We embrace often. Our bodies are old friends to one another. The changes in our bodies have been witnessed and shared. The politics of estrogen replacement therapy, the latest information about alternative hormonal substitutes, the walls of our vaginas as ordinary a subject for discussion as recipes for curried soup.

How will I use the time of this last stage of my life, what will my relationship to work, to productivity, to reflection, to change be? How will I relate to my middle-aged children? I bring these questions to them. We have moved through several name changes in the past years, from the Post-Menstruals to the comfortable and familiar mennies.

Each of us has different questions, of course. And different priorities. One woman becomes passionate when talking about the urgencies of teaching art to elementary school children as a primary vehicle for learning more traditional subject matter. Another plans a Conference to address the psychological and spiritual needs of poor and indigent people trying to access quality medical care. Another, an early child development administrator brings pictures to each meeting and we watch her beloved grandchildren grow and stretch into their world. Our lives are very different, one from the other. Our choices and priorities only sometimes overlap. But there is a generosity of parallels that we have created. Each of us finds her way forward, each of us formulates her own questions, each of us on her own trajectory, bound with love to one another.

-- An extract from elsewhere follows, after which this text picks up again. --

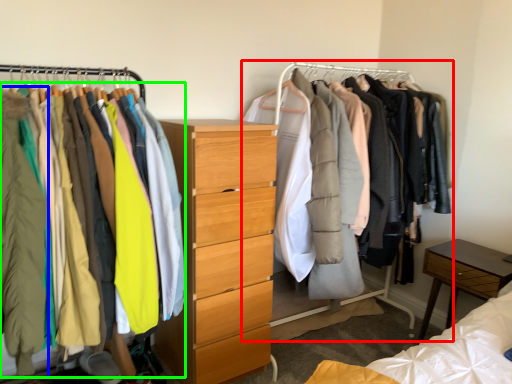
Question: Which is nearer to the closet (highlighted by a red box)? clothing (highlighted by a blue box) or clothing (highlighted by a green box).

Choices:
 (A) clothing
 (B) clothing

Answer: (B)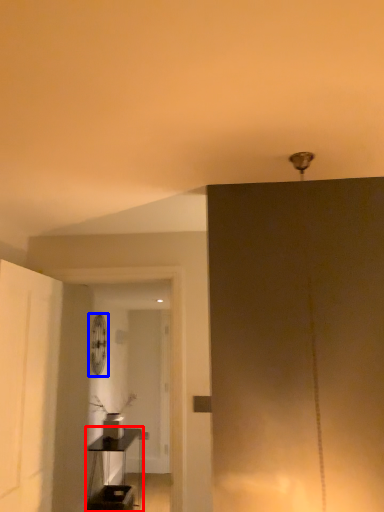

This is the family and the home I always yearned for and never imagined I would have. And it took nine years, rivers of words, chopping onions and making fruit salad together, dancing to the Temptations, singing medieval rounds, sharing religious practices, arguing, laughing, having long talks in hot tubs and taking early morning hikes to get all the way here.

The scrapbook contains nearly nineteen years worth of pictures. I can trace my chin line as it softened, my belly doing the same. Soon I will be seventy. While I have had many lovers and a few major relationships in my life, I understand that my primary relationship now is with time. I am preparing to enter the last stage of my life. Given my mother’s genes, I hope it will be a long and healthy one. Nevertheless, I am paring down, simplifying what matters to me. Who I want to accompany me into old age. Who I am prepared to commit my heart, my resources and my energies to. There have been many deaths, some people moving away, drifting into other lives, other choices. I cannot live any longer with the emotional promiscuity, the physical pace that has defined my first five decades. I have to make choices now. Time and energy are finite. When I think deeply about what and who matter in my life, I begin with my daughters, and then add the mennies. Everything else comes after them. Those women create the environment in which I will age and ultimately die.

None of us are menstruate any more. One woman wryly suggested a logo of a tampon in a circle with a line through it. We all laughed, imagining ourselves marching eight across with our arms linked down a busy city street wearing sateen bowling jackets with a tampon logo on our backs. What a stir we could create! What guerrilla theater, what consciousness-raising! Perhaps there will be younger women walking to work or to school or the supermarket who will see us, laughing, singing, and dancing our way down the street. Perhaps you will feel a rush of wanting that in your life. Wanting to link arms with other women, to come to know them down to the bone. To grow old with them. To create family. To plant a garden of new seeds, new growth, new possibilities.